Fremd sind Körper und Verstand

TanztheaterMomente der Selbstreflexion: „Foreign Bodies“ in Potsdam

Schreie, Arien, Rock- und Tangoklänge. Bei „Foreign Bodies“ nahmen am vergangenen Freitag in der ausverkauften Fabrik Potsdam 50 junge Tänzer*innen das Publikum mit auf eine multimediale Reise zu dem, was uns am nächsten ist und oftmals unbekannt bleibt: zum eigenen Körper. Bereits zum dritten Mal trafen sich Mitglieder der BAI-Theaterschule Bilbao, der Associazione Culturale Bachi da Setola Polignano a Mare und der Theatergruppe Tarántula des Offenen Kunstvereins Potsdam zu einem zehntägigen Tanz- und Theaterworkshop. Nach Vorstellungen in Italien und Spanien jetzt in der brandenburgischen Landeshauptstadt unter der Leitung von Ulrike Schlue und Clara Pujalte. Das Ergebnis ist eine knapp einstündige, tänzerisch und musikalisch ausdrucksstarke Performance, die sich dem ambivalenten Verhältnis von Physis und Psyche nähert.

Das schwierige Verhältnis zwischen Körper und Wille zeigt sich gleich zu Beginn. Lautes, fast erdrückendes und immer schneller werdendes Atmen, bis es nicht mehr geht. Was folgt, ist explosiv: raumgreifende Sprungelemente zu Deep-Bass-Klängen, animiert durch grafische Equalizermotive im Hintergrund. Die Musik wird abgelöst durch ein lautes Ticken. Tänzer*innen gehen suchend durch den Raum, betrachten ihre Hände, beobachten und erkunden sich und ihr Gegenüber. Stille Momente der Selbstreflexion, die über das ganze Stück hinweg im Wechsel mit lauten Passagen stehen.

Maskierte Organe

Animation und Musik sind dabei stets Begleiter des Tanzes, nur selten dominieren die Projektionen im Hintergrund die vordergründige Darbietung, wie es in den nachfolgenden Bildern der Fall ist: Am Bühnenrand sitzen drei Laborant*innen mit Petrischalen, Seife und Wasser und symbolisieren auf triviale Weise mit der Teilung von Zellen den Ursprung und Kern eines jeden Organismus, während die bis eben parallel dazu tanzende Gemeinschaft unter membranartigen Riesenfolien verschwindet und kurzerhand später mit Primatenklängen und Vogelgezwitscher wiedererwacht.
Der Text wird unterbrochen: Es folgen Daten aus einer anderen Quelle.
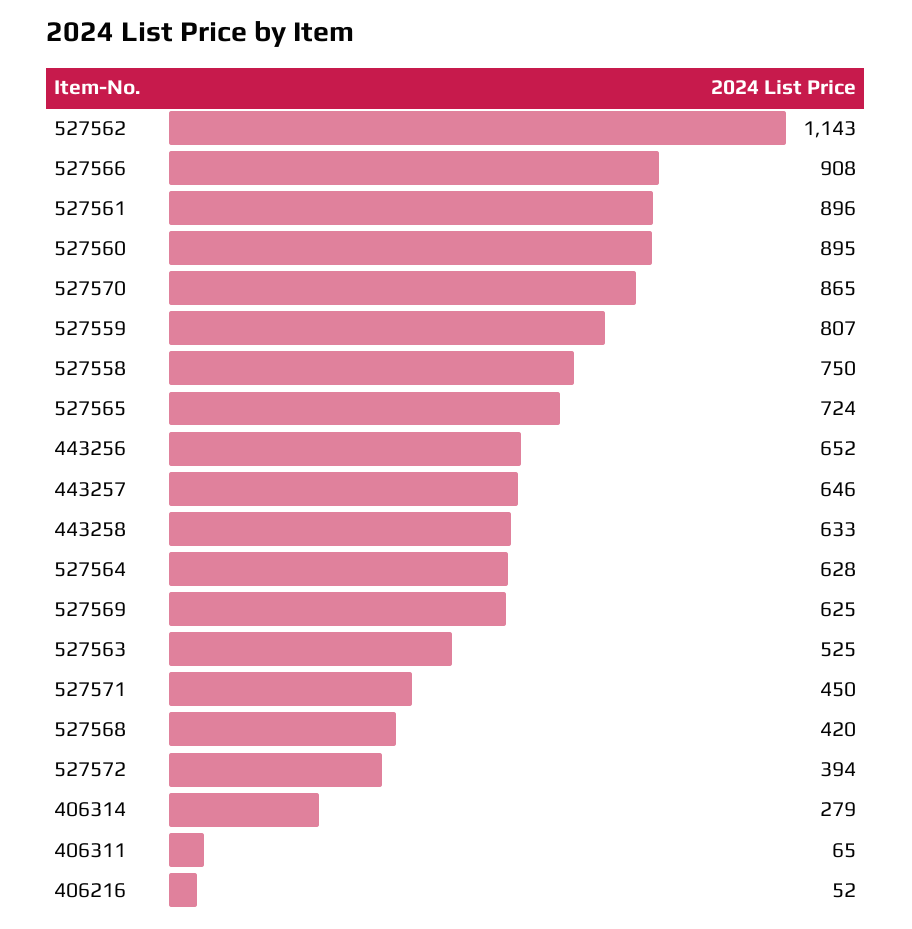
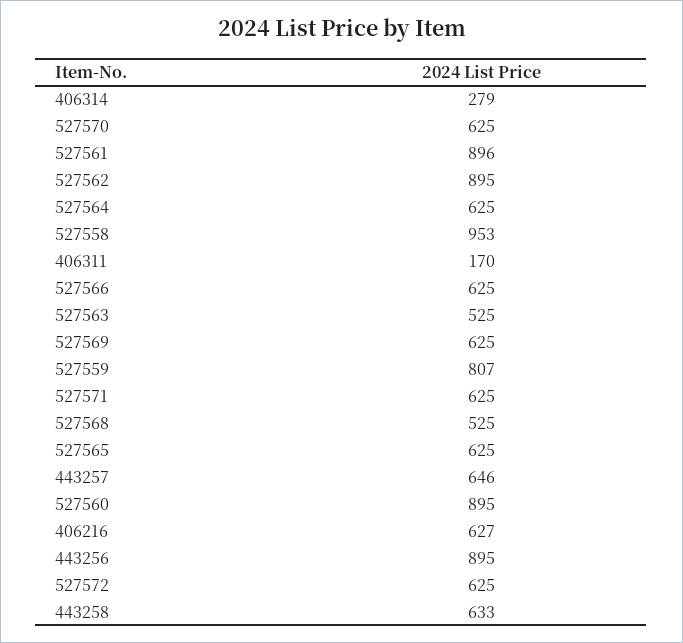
  {
-   "527562": 1143,
+   "527562": 895,
-   "527566": 908,
+   "527566": 625,
    "527561": 896,
    "527560": 895,
-   "527570": 865,
+   "527570": 625,
    "527559": 807,
-   "527558": 750,
+   "527558": 953,
-   "527565": 724,
+   "527565": 625,
-   "443256": 652,
+   "443256": 895,
    "443257": 646,
    "443258": 633,
-   "527564": 628,
+   "527564": 625,
    "527569": 625,
    "527563": 525,
-   "527571": 450,
+   "527571": 625,
-   "527568": 420,
+   "527568": 525,
-   "527572": 394,
+   "527572": 625,
    "406314": 279,
-   "406311": 65,
+   "406311": 170,
-   "406216": 52
+   "406216": 627
  }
Die Szene bildet den Übergang für das, was darauf folgt. Es geht nun um Schmerz. Ein tänzerischer Kampf zwischen Leib und Seele wird ausgefochten, indem mit großen Fratzen maskierte Organe stampfend den verängstigten Rest des Körpers bedrohen. „Do you like drugs?“, wird das Publikum schließlich gefragt, und die Zu­schau­er*in­nen erleben mit einem musikalischen Hitmedley von „Old MacDonald had a farm“ bis „Halleluja“ den Absturz von grenzenloser Euphorie in die Qualen des Deliriums.

Dass es bei der Fremdheit, mit der sich Körper und Verstand oft gegenüberstehen, nicht bleiben muss, zeigt das letzte Bild, in dem beide durch Vorsicht und Neugier wieder zueinanderfinden. Auch wenn durch die Synchronität und die darstellende Harmonie der Tänzer*innen deutlich wird, dass dies nicht die erste Vorstellung des Projekts ist, bleibt der Darbietung und Choreografie eine spannungsvolle Spontaneität erhalten, die Wiederholungen in Tanz und Animation verkraften lässt. „Foreign Bodies“ entlässt den Zuschauer mit der Frage: „Do you know your body?“ Ein Appell zur Selbsterkundung.